Silver washed Fritillary  (male)
The humble Ringlets, those plebiean lepidopteran denizens of the grass, appear drab, dreary and mundane compared to the exotic and extrovert fritillaries but are present in their dozens, flopping and flouncing in their jinking restlessness at all levels from ground to tree top. They are literally everywhere, fluttering deep in the lush stalks of the long summer grasses to spiralling high in the dark green leaves of the Oaks  as they enact their brief existence. 

A pale grey flickering high in the trees, moving dizzyingly fast and erratically is not a wind blown scrap of leaf but resolves itself into a Purple Hairstreak, delicate and paper thin it ceases its flight and clings to an oak leaf at the highest point of the tree, a tiny pale triangle just about visible, drinking in the honeydew from the leaf.

I stand in contemplation, pleasantly warm now in the middle of the morning. A dark shape careers past and behind me, to be almost dismissed as just an imaginary shadow but not quite. It is a large dark butterfly and flies strongly down the track and then returns to land by the side of the track a few feet away from me. At last. A Purple Emperor. A male, he allows me a glimpse of white bands and imperial purple on his open wings before he is away, unsatisfied with whatever he sought on the ground and disappears into the forest.

It is never commonplace to see a Purple Emperor. Unpredictable, capricious and frustrating they appear almost contemptuous of those of us that wait for them to descend from on high. And why not? For the month of July they reign supreme in the forest and bring a beauty, a regal majesty and mystique that lasts long after they have perished and left the forest somehow bereft until next summer.

Another 'Emperor' descends to the earth from its throne of leaves and remains for a minute or so. This one is huge and with no purple sheen on either wing no matter from what angle it is viewed. It is a female, so perhaps should be called an 'Empress.' Females are far more hard to see than the males and it is unusual to find one at ground level but soon she too is away and then there are no more. Some days you can sit within inches of one for a long spell as it absorbs nutrients from the ground but on other days like this they seem nervous, edgy and unsettled and will not remain still. That is the charm of them. They are never easy to see and chance plays a huge part in any success, which only adds to the attraction.

> _Your assignment_
In the butterfly account, what does the Purple Hairstreak drink from the oak leaf where it settles?

> _Information provided_
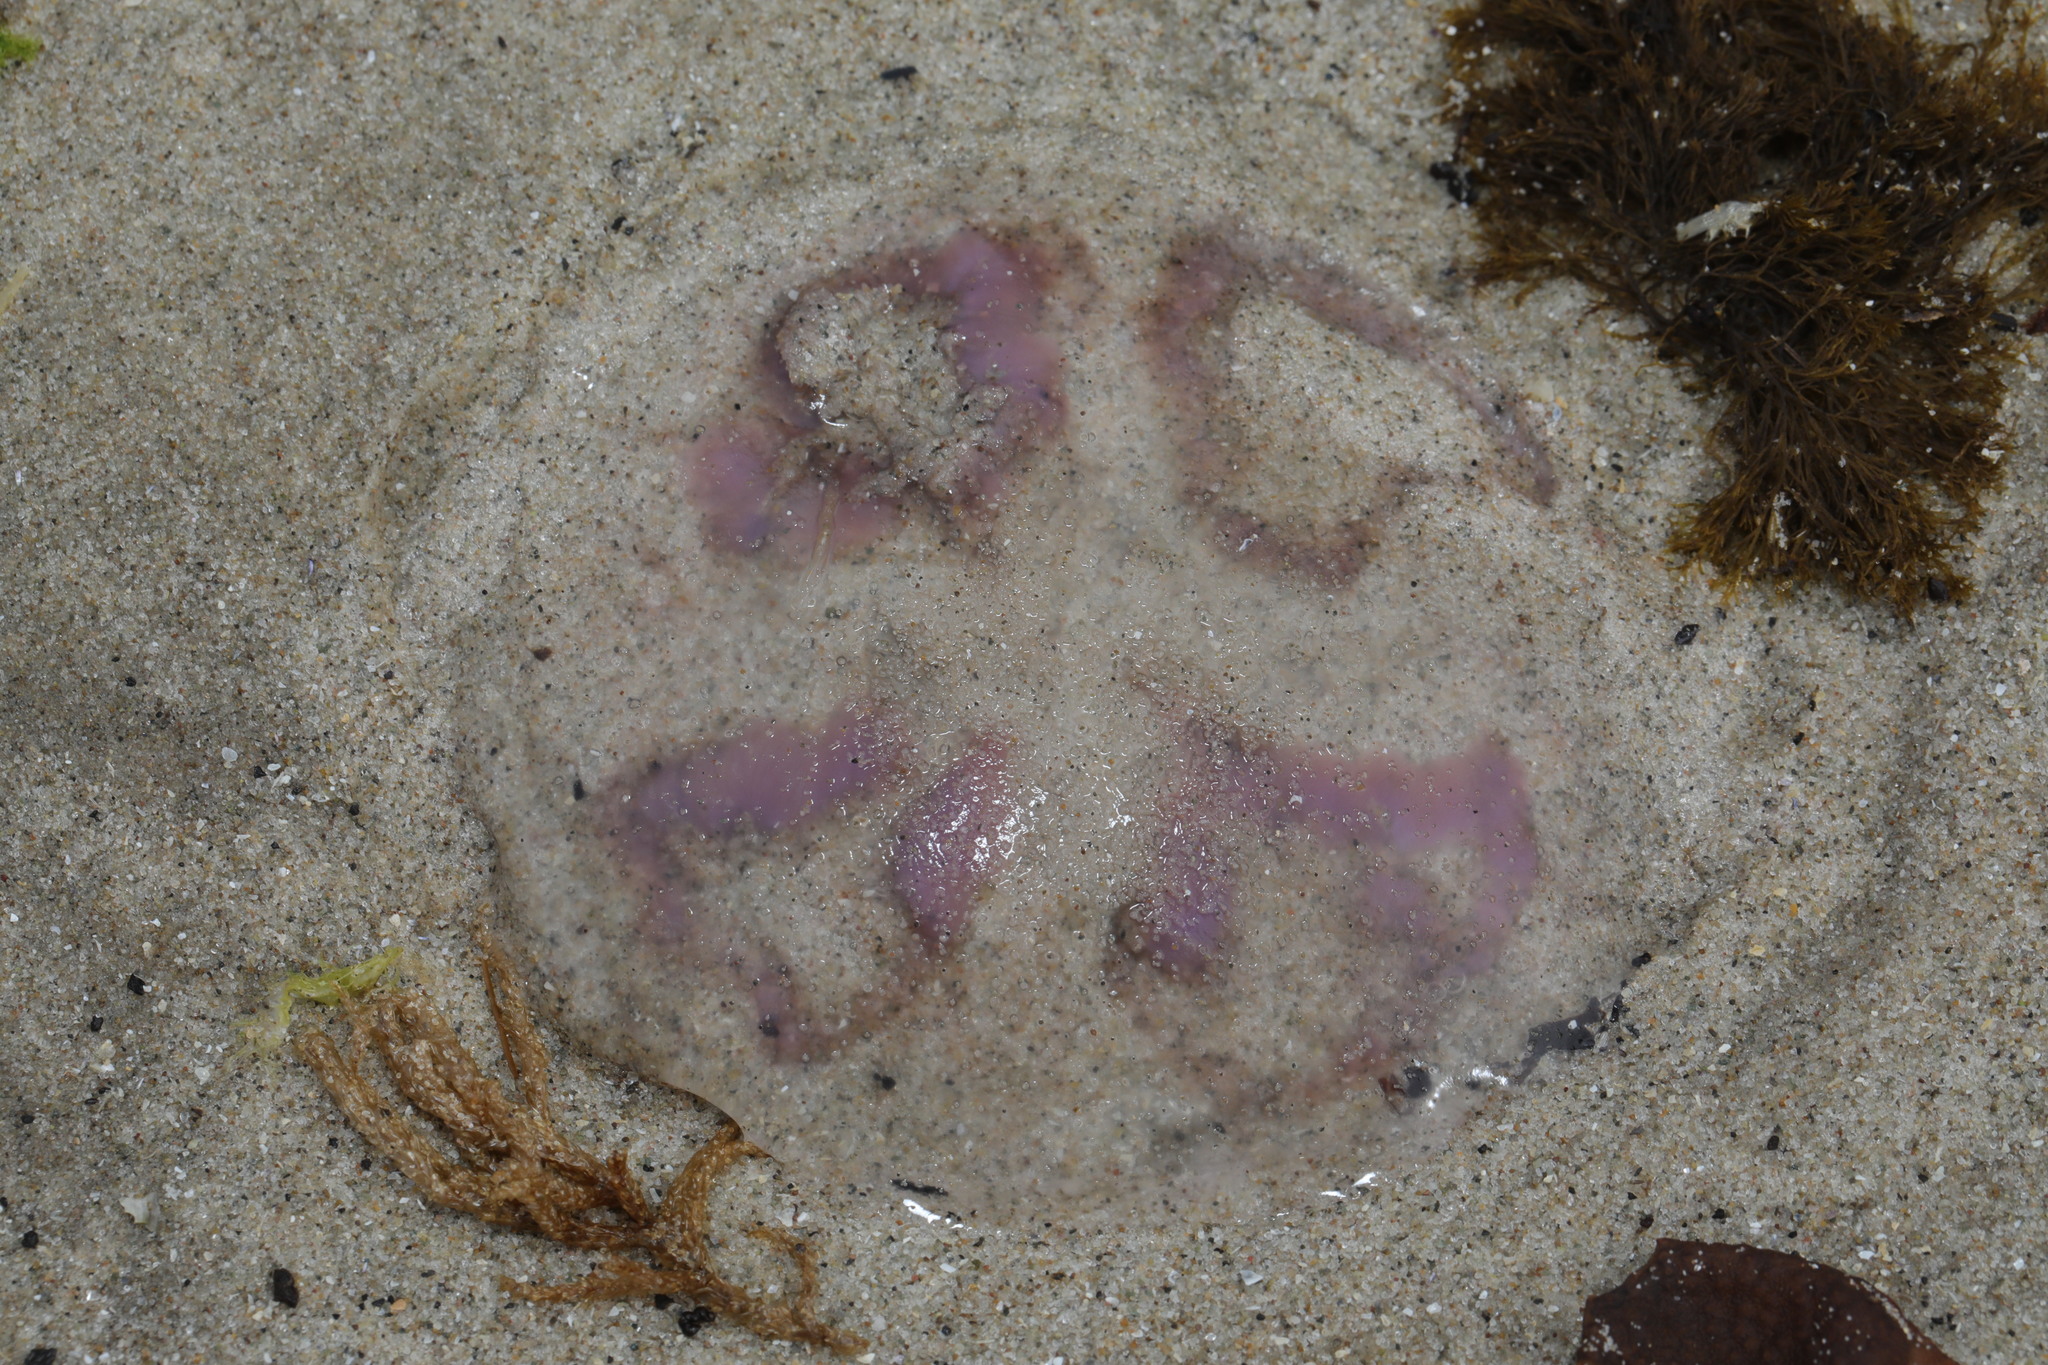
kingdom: Animalia
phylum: Cnidaria
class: Scyphozoa
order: Semaeostomeae
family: Ulmaridae
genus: Aurelia
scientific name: Aurelia aurita
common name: Moon jellyfish
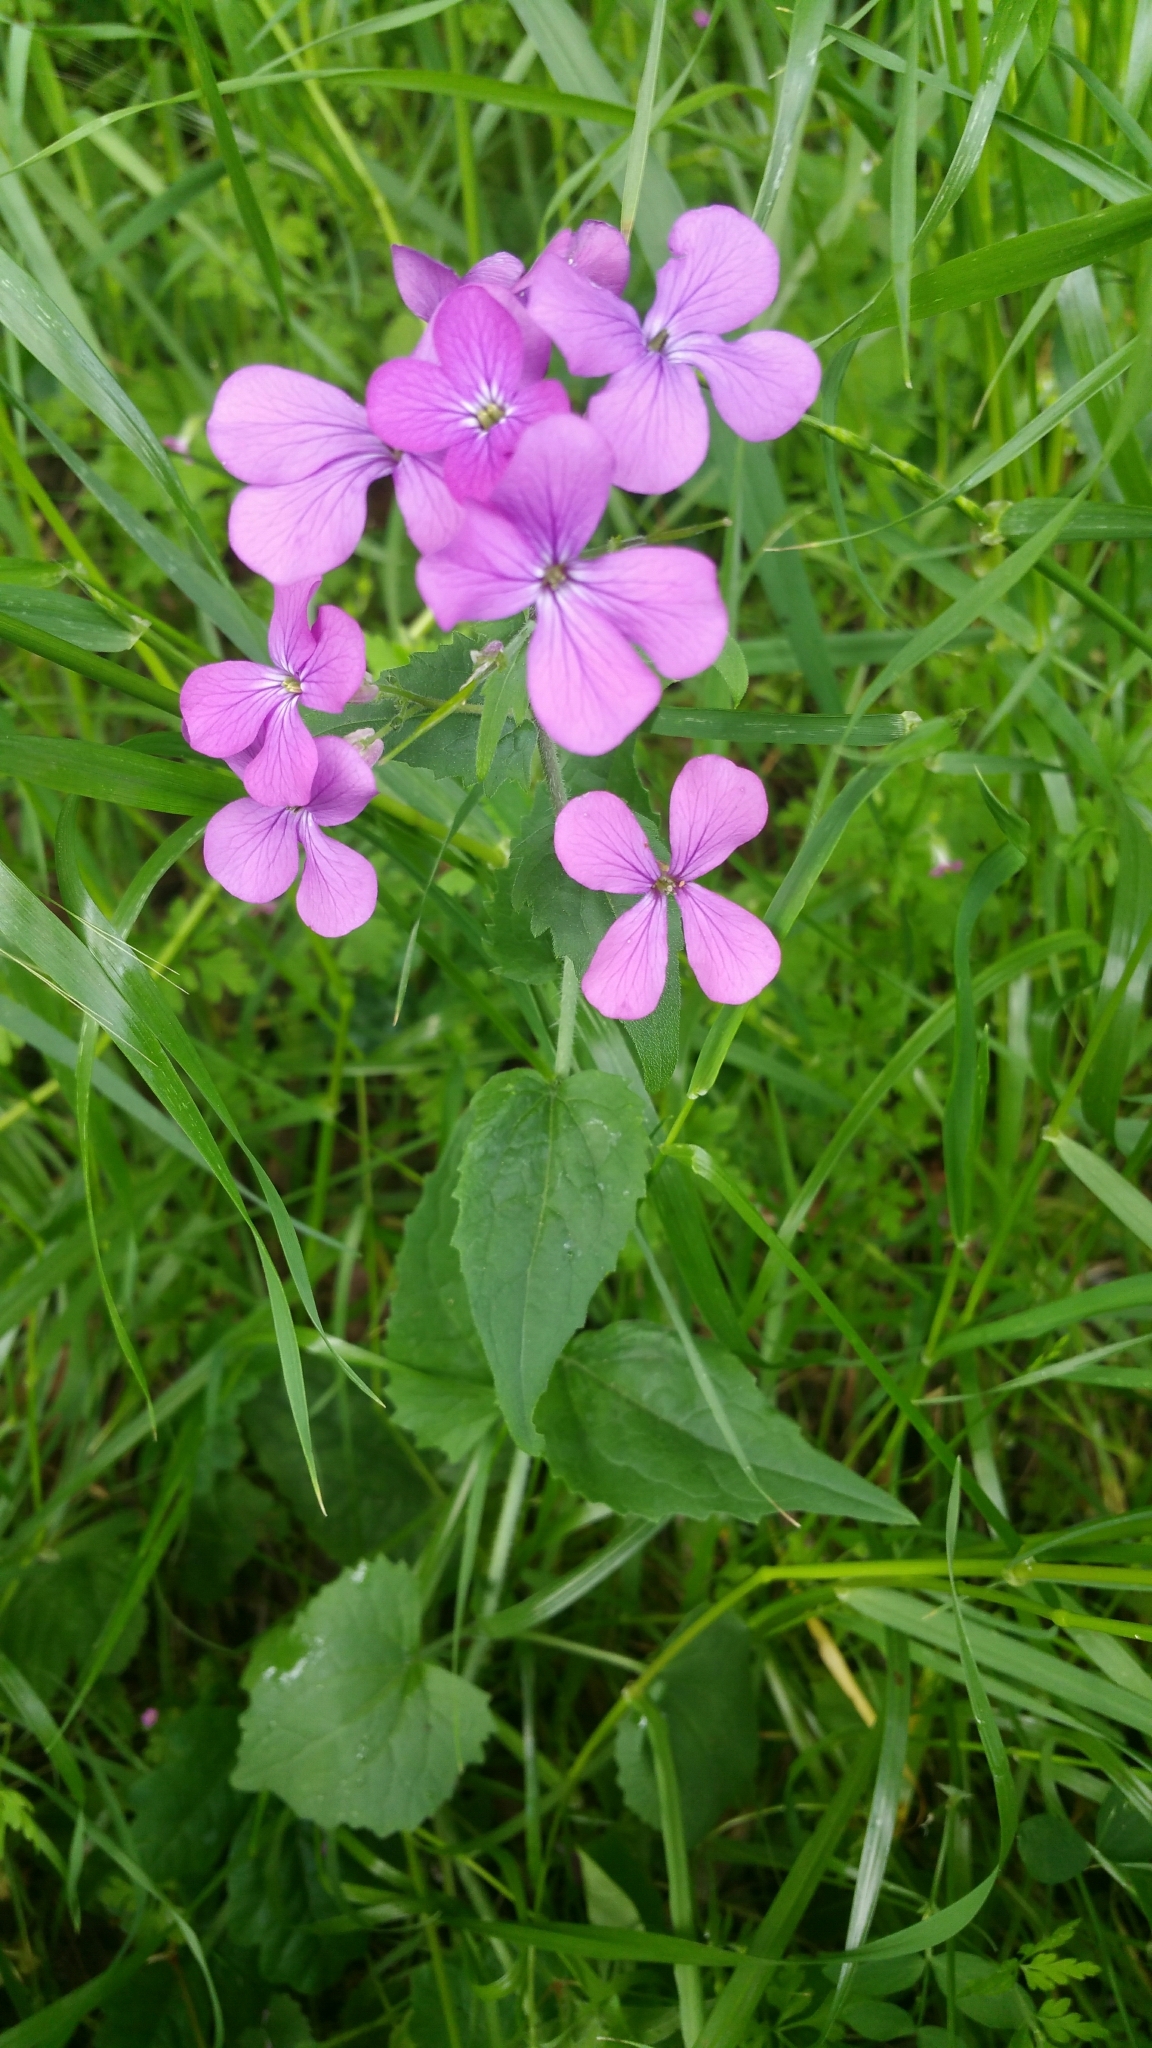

> _Response to this task_
Honeydew.